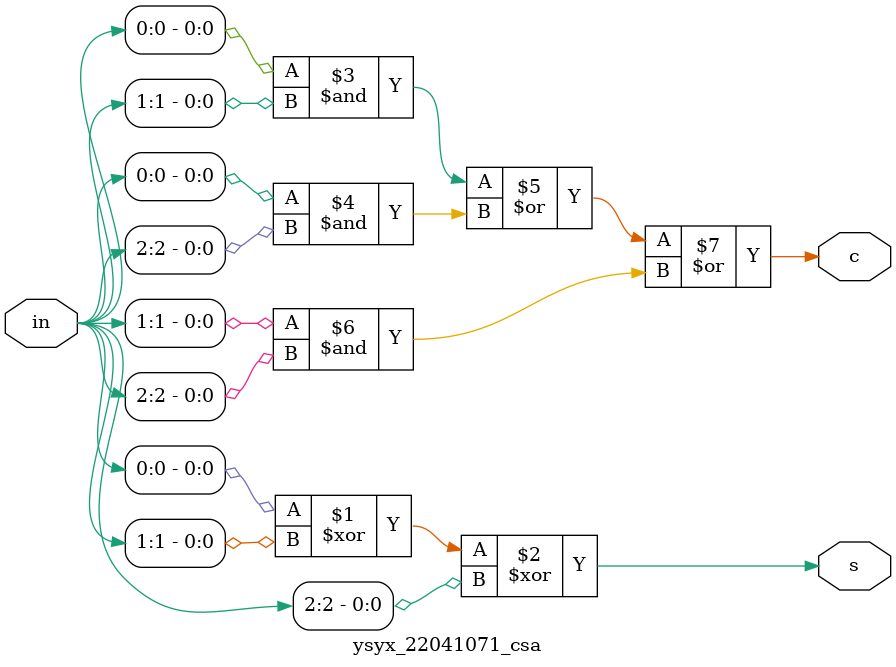
<source format=v>
`include "define.v"
module ysyx_22041071_csa(input [2:0]in,
		   output 	  s ,
		   output 	  c );

		assign s = in[0]^in[1]^in[2];
		assign c = in[0]&in[1] | in[0]&in[2] | in[1]&in[2];

endmodule

</source>
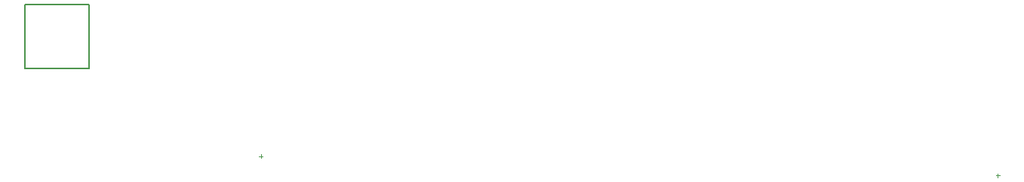
<source format=gm1>
%FSLAX43Y43*%
%MOMM*%
%SFA1B1*%

%IPPOS*%
%ADD78C,0.100000*%
%ADD82C,0.150000*%
%LNlp_led_cube_8x8x8-1*%
%LPD*%
G54D78*
X83819Y78158D02*
Y78558D01*
X83619Y78358D02*
X84019D01*
X166496Y75999D02*
Y76399D01*
X166296Y76199D02*
X166696D01*
G54D82*
X57359Y95420D02*
X64559D01*
X57359Y88220D02*
X64559D01*
Y95420*
X57359Y88220D02*
Y95420D01*
M02*
</source>
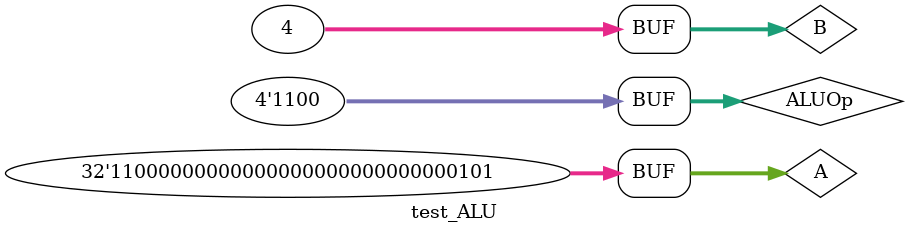
<source format=v>
`timescale 1ns / 1ps


module test_ALU;

	// Inputs
	reg [31:0] A;
	reg [31:0] B;
	reg [3:0] ALUOp;

	// Outputs
	wire [31:0] C;

	// Instantiate the Unit Under Test (UUT)
	ALU uut (
		.A(A), 
		.B(B), 
		.ALUOp(ALUOp), 
		.C(C)
	);

	initial begin
		// Initialize Inputs
		A = 32'b1100_0000_0000_0000_0000_0000_0000_0101;
		B = 32'b0000_0000_0000_0000_0000_0000_0000_0100;
		ALUOp = 0;

		// Wait 100 ns for global reset to finish
		#10;
		ALUOp = 1;
      #10;
		ALUOp = 2;
		#10;
		ALUOp = 3;
		#10;
		ALUOp = 4;
		#10;
		ALUOp = 5;
		#10;
		ALUOp = 6;
		#10;
		ALUOp = 7;
		#10;
		ALUOp = 8;
		#10;
		ALUOp = 9;
		#10;
		ALUOp = 10;
		#10;
		ALUOp = 11;
		#10;
		ALUOp = 12;
		// Add stimulus here

	end
      
endmodule


</source>
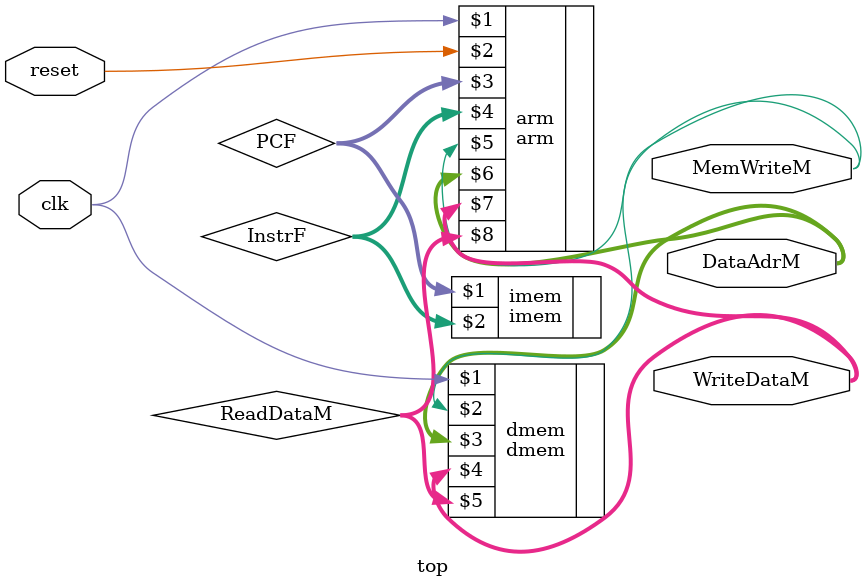
<source format=sv>
module top(input logic clk, reset,
output logic [31:0] WriteDataM, DataAdrM,
output logic MemWriteM);
logic [31:0] PCF, InstrF, ReadDataM;
// instantiate processor and memories
arm arm(clk, reset, PCF, InstrF, MemWriteM, DataAdrM,
WriteDataM, ReadDataM);
imem imem(PCF, InstrF);
dmem dmem(clk, MemWriteM, DataAdrM, WriteDataM, ReadDataM);
endmodule


</source>
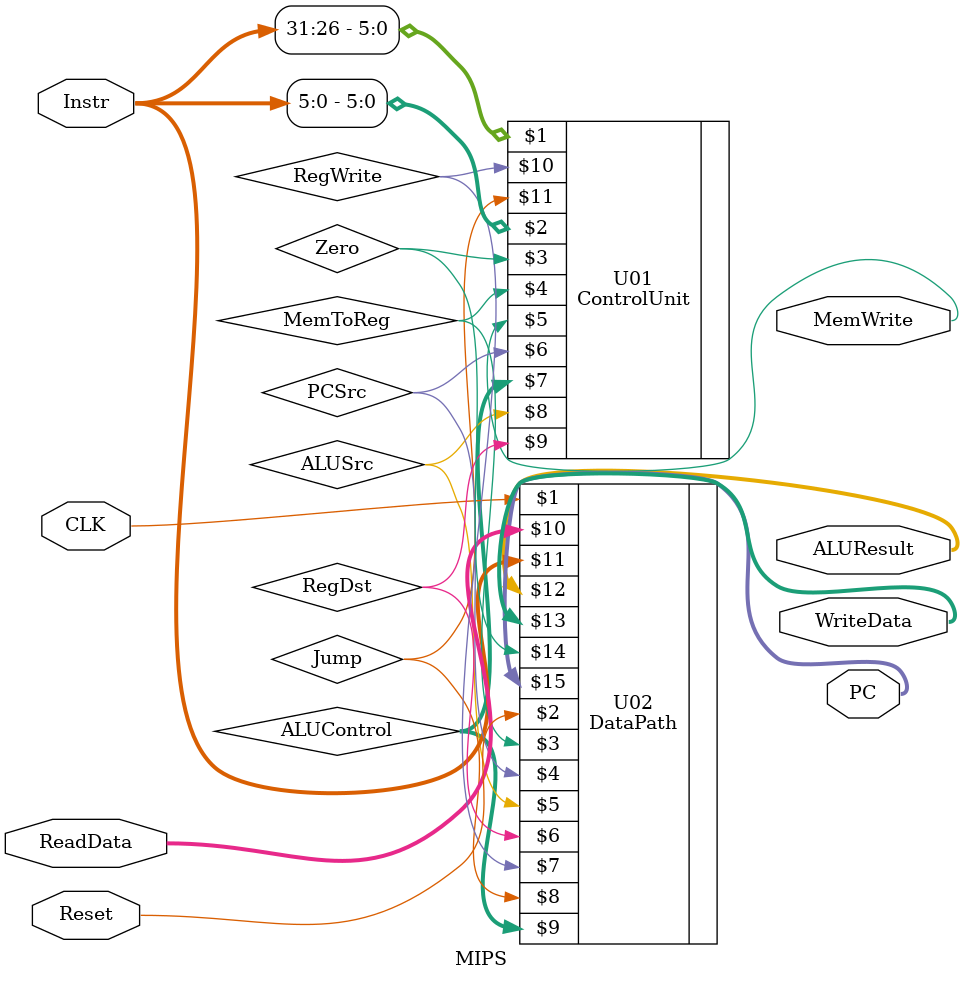
<source format=v>
`timescale 1ns / 1ps
module MIPS(input CLK, Reset,
				input [31:0] Instr,
				input [31:0] ReadData,
				output MemWrite,
				output [31:0] ALUResult, WriteData, PC);
				
		wire MemToReg, ALUSrc, PCSrc, RegDst, RegWrite, Jump, Zero;
		wire [2:0] ALUControl;
		
		ControlUnit U01(Instr[31:26],Instr[5:0],Zero,MemToReg,MemWrite,PCSrc,ALUControl,ALUSrc,RegDst,RegWrite,Jump);
		DataPath U02(CLK,Reset,MemToReg,PCSrc,ALUSrc,RegDst,RegWrite,Jump,ALUControl,ReadData,Instr, ALUResult,WriteData,Zero,PC);

endmodule

</source>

Job item | Print all the lines above exactly as they are, but without the pictures.

Task answer |
<source format=v>
`include "define.v"
module ysyx_22041071_csa(input [2:0]in,
		   output 	  s ,
		   output 	  c );

		assign s = in[0]^in[1]^in[2];
		assign c = in[0]&in[1] | in[0]&in[2] | in[1]&in[2];

endmodule

</source>
<source format=gm1>
%FSLAX43Y43*%
%MOMM*%
%SFA1B1*%

%IPPOS*%
%ADD78C,0.100000*%
%ADD82C,0.150000*%
%LNlp_led_cube_8x8x8-1*%
%LPD*%
G54D78*
X83819Y78158D02*
Y78558D01*
X83619Y78358D02*
X84019D01*
X166496Y75999D02*
Y76399D01*
X166296Y76199D02*
X166696D01*
G54D82*
X57359Y95420D02*
X64559D01*
X57359Y88220D02*
X64559D01*
Y95420*
X57359Y88220D02*
Y95420D01*
M02*
</source>
<source format=v>
`timescale 1ns / 1ps


module test_ALU;

	// Inputs
	reg [31:0] A;
	reg [31:0] B;
	reg [3:0] ALUOp;

	// Outputs
	wire [31:0] C;

	// Instantiate the Unit Under Test (UUT)
	ALU uut (
		.A(A), 
		.B(B), 
		.ALUOp(ALUOp), 
		.C(C)
	);

	initial begin
		// Initialize Inputs
		A = 32'b1100_0000_0000_0000_0000_0000_0000_0101;
		B = 32'b0000_0000_0000_0000_0000_0000_0000_0100;
		ALUOp = 0;

		// Wait 100 ns for global reset to finish
		#10;
		ALUOp = 1;
      #10;
		ALUOp = 2;
		#10;
		ALUOp = 3;
		#10;
		ALUOp = 4;
		#10;
		ALUOp = 5;
		#10;
		ALUOp = 6;
		#10;
		ALUOp = 7;
		#10;
		ALUOp = 8;
		#10;
		ALUOp = 9;
		#10;
		ALUOp = 10;
		#10;
		ALUOp = 11;
		#10;
		ALUOp = 12;
		// Add stimulus here

	end
      
endmodule


</source>
<source format=sv>
module top(input logic clk, reset,
output logic [31:0] WriteDataM, DataAdrM,
output logic MemWriteM);
logic [31:0] PCF, InstrF, ReadDataM;
// instantiate processor and memories
arm arm(clk, reset, PCF, InstrF, MemWriteM, DataAdrM,
WriteDataM, ReadDataM);
imem imem(PCF, InstrF);
dmem dmem(clk, MemWriteM, DataAdrM, WriteDataM, ReadDataM);
endmodule


</source>
<source format=v>
`timescale 1ns / 1ps
module MIPS(input CLK, Reset,
				input [31:0] Instr,
				input [31:0] ReadData,
				output MemWrite,
				output [31:0] ALUResult, WriteData, PC);
				
		wire MemToReg, ALUSrc, PCSrc, RegDst, RegWrite, Jump, Zero;
		wire [2:0] ALUControl;
		
		ControlUnit U01(Instr[31:26],Instr[5:0],Zero,MemToReg,MemWrite,PCSrc,ALUControl,ALUSrc,RegDst,RegWrite,Jump);
		DataPath U02(CLK,Reset,MemToReg,PCSrc,ALUSrc,RegDst,RegWrite,Jump,ALUControl,ReadData,Instr, ALUResult,WriteData,Zero,PC);

endmodule

</source>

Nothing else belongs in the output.